**Exercise passage:**
━━━━━━━━

Alexandre Dumas’ father, Thomas-Alexandre Dumas, was born in 1762 in the French colony of Saint-Domingue (now known as Haiti). His parents had two daughters, and his mother also had an older daughter from before she had been bought by Alexandre Antoine. Because of their mother’s status as an enslaved person, Thomas-Alexandre and his sisters were also all born into slavery.

 

In 1757, Alexandre Dumas’ mother died and his father, too, died the following year. Despite not being the eldest son, Charles traveled back to Normandy to claim the family château and title before dying of gout in 1773. Louis, the youngest of the three brothers, also died shortly after, meaning the family title and property fell to Alexandre Antoine.

 

In 1775, therefore, Alexandre Antoine returned to France with his illegitimate son, Thomas-Alexandre, in tow. As slavery was outlawed in France, Thomas-Alexandre’s arrival there de facto granted him his freedom, and his father had him enrolled in military school. However, before leaving Saint-Domingue, Alexandre Antoine had sold Marie-Cessette and her three daughters to a fellow aristocrat from Nantes.

 

It is unclear what happened to Marie-Cessette after this point. According to two documents signed by Thomas-Alexandre, she died in La Guinaudée, near Trou Jérémie, Saint-Domingue, in 1772. However, two later documents from 1775 and 1801 suggest that she was, in fact, still alive.

 

One of the documents signed by Thomas-Alexandre in which it is alleged that Marie-Cessette died in 1772, however, was his marriage certificate. While stationed in Amiens with the Black Legion, he married Marie-Louise Élisabeth Labouret, the daughter of an innkeeper, on November 28th, 1792 in Villers-Cotterêts. It is therefore likely that Thomas-Alexandre was anxious to avoid having to secure his mother’s permission to marry and so disclose her status as an enslaved person.

━━━━━━━━

**Provided material:**
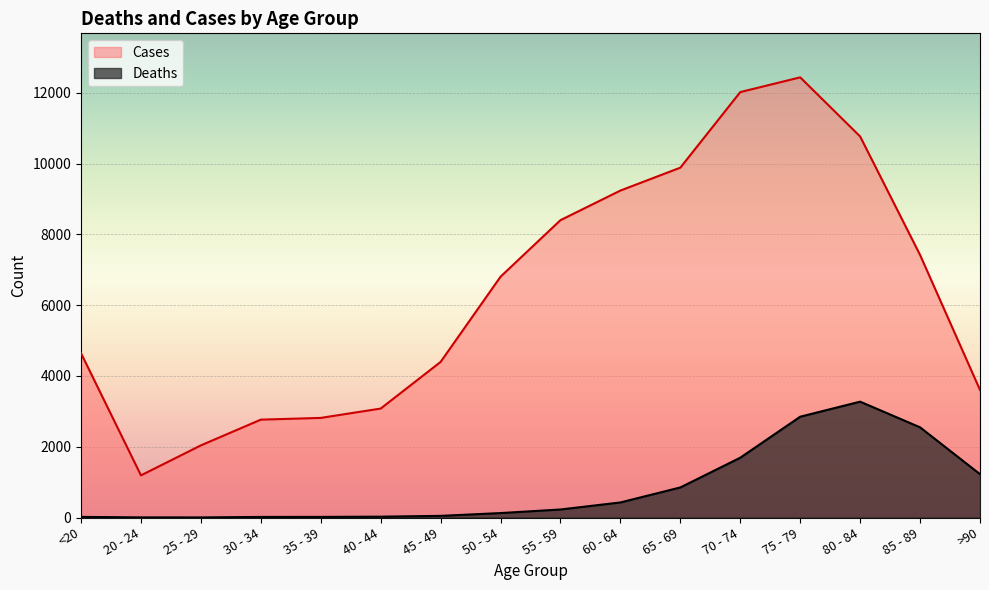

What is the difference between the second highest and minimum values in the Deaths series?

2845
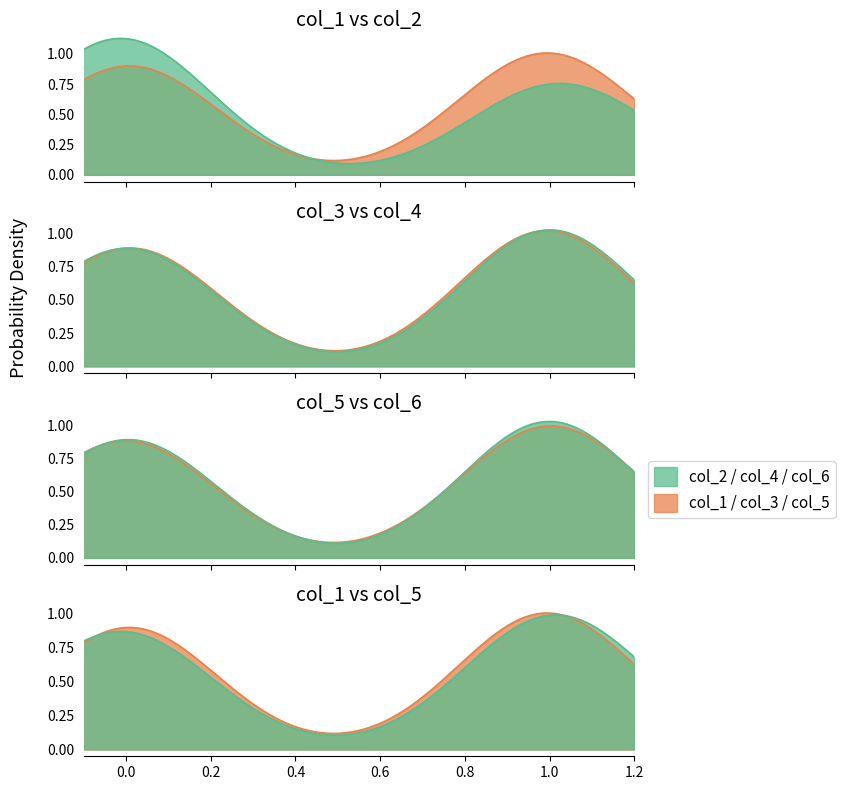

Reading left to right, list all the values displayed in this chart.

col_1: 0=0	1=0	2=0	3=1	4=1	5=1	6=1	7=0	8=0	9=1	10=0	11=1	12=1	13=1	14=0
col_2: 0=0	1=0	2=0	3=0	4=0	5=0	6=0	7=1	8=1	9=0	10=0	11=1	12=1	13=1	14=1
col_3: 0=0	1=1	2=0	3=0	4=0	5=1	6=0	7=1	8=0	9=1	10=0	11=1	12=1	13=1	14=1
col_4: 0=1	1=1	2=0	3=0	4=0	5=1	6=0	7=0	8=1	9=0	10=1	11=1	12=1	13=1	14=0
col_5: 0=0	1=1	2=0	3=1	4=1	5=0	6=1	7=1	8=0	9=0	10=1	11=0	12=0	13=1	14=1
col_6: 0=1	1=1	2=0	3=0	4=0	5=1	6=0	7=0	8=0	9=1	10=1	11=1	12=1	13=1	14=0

━━━━━━━━

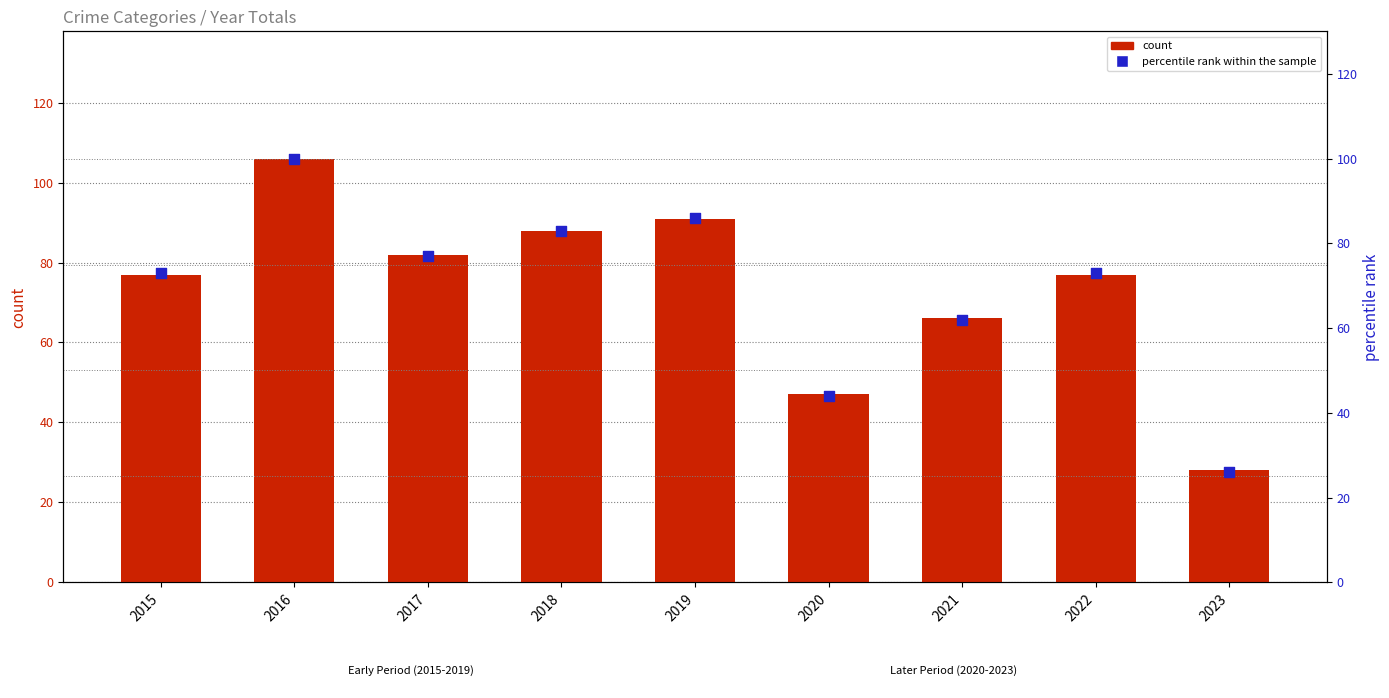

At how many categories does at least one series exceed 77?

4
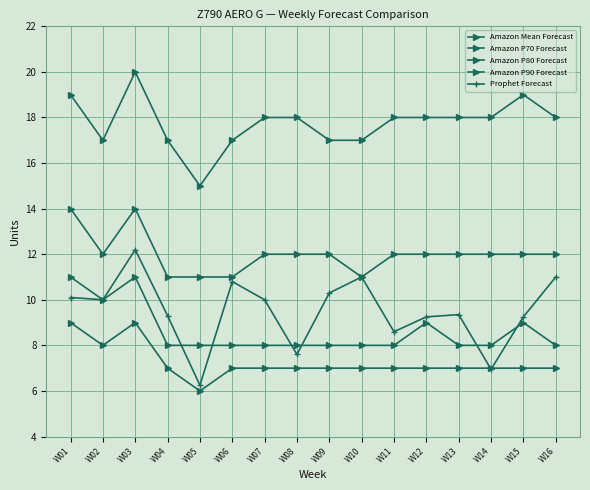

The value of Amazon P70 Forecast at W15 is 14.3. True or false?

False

━━━━━━━━

**Tasks and exercises:**
1. In the passage about Thomas-Alexandre Dumas, whom did he marry on November 28th, 1792?
2. From the passage about Thomas-Alexandre Dumas, copy the part that opens with the words containing "In 1775, therefore, Alexandre" and closes with "aristocrat from Nantes.".

**Written responses:**
1. Marie-Louise Élisabeth Labouret, the daughter of an innkeeper.

2.
In 1775, therefore, Alexandre Antoine returned to France with his illegitimate son, Thomas-Alexandre, in tow. As slavery was outlawed in France, Thomas-Alexandre’s arrival there de facto granted him his freedom, and his father had him enrolled in military school. However, before leaving Saint-Domingue, Alexandre Antoine had sold Marie-Cessette and her three daughters to a fellow aristocrat from Nantes.